Now we can visually tell we should rotate 45 degree, so that our PC1 can capture most of the variation. But how can I calculate this mathematically?

Step 1

We have two features/columns $C1 = [1, 0, -1]$, $C2 = [0, 1, -1]$. Now we need to construct a matrix, where the diagonal entries are the variance, and off-diagonal entries are covariance. In our case, we should construct a matrix like this:

`$$\begin{bmatrix} Var(C1) & Cov(C1, C2) \\ Cov(C2, C1) & Var(C2) \end{bmatrix}$$

Use the technique (section 1) I described above, we have $$Var(C1) = 1$$ $$Var(C2) = 1$$ $$Cov(C1, C2) = Cov(C2, C1)= 0.5$$

Plug in the result, we have our covariance matrix: `$$\begin{bmatrix} 1 & 0.5 \\ 0.5 & 1 \end{bmatrix}$$

Step 2

Find the eigenvalues and eigenvectors of our covariance matrix. We have

$$ \lambda_1 = 1.5, \vec{v_1} = [0.707, 0.707] $$

$$ \lambda_2 = 0.5, \vec{v_2} = [-0.707, 0.707] $$

Notice $\vec{v_1}$ is pointing to 45 degree upward, $\vec{v_2}$ is pointing to 135 degree upward, which is exactly what we expected.

Therefore, we find our $PC1$ and $PC2$, which are $\vec{v_1}$ and $\vec{v_2}$!

Step3

Here we can combine the eigenvectors into a matrix, with the first column to be $\vec{v_1}$, and second column to be $\vec{v_2}$. This is often called loading matrix (although the word “loading” is somewhat ambiguous) $$ \begin{bmatrix} 0.707 & -0.707 \\ 0.707 & 0.707 \end{bmatrix} $$

If we multiply the loading matrix and our dataset, we should get our scores matrix, which is the projection of the data on the PCs.

$$ \begin{bmatrix} 1 & 0 \\ 0 & 1 \\ -1 & -1 \end{bmatrix} \begin{bmatrix} 0.707 & -0.707 \\ 0.707 & 0.707 \end{bmatrix} = \begin{bmatrix} 0.707 & -0.707 \\ 0.707 & 0.707 \\ -1.414 & 0 \end{bmatrix} $$

Now we have our transformed data: $$ \begin{bmatrix} 0.707 & -0.707 \\ 0.707 & 0.707 \\ -1.414 & 0 \end{bmatrix} $$

Let’s plot our transformed data, with PCs be the coordinate system:

The last point here:

In the scores matrix, if you calculate the variance of the first column, you will get $Var(PC1) = 1.5$. For the second column, you will get $Var(PC2) = 0.5$.

Does the number look familiar?
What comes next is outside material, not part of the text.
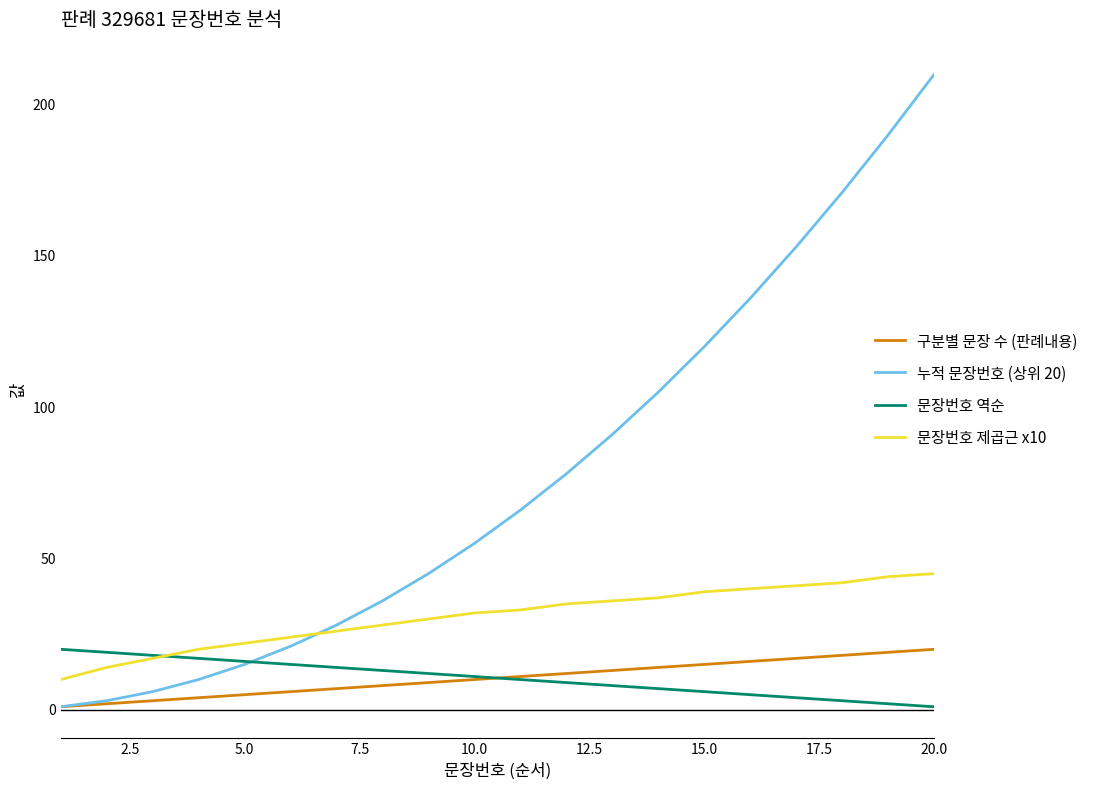

Which series has the largest total across all categories?

누적 문장번호 (상위 20)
In fact, $$Var(PC1) = 1.5 = \lambda_1$$ $$Var(PC2) = 0.5 = \lambda_1$$

For this dataset, $\lambda_1$ explains 75% of the variance since $\frac{1.5}{1.5 + 0.5} =0.75$; Likewise, $\lambda_2$ explains 25% of the variance since $\frac{0.5}{1.5 + 0.5} =0.25$

In summary, eigenvalue tells you how much variance captured by its associated PC

That’s the end of this post. Thanks for reading!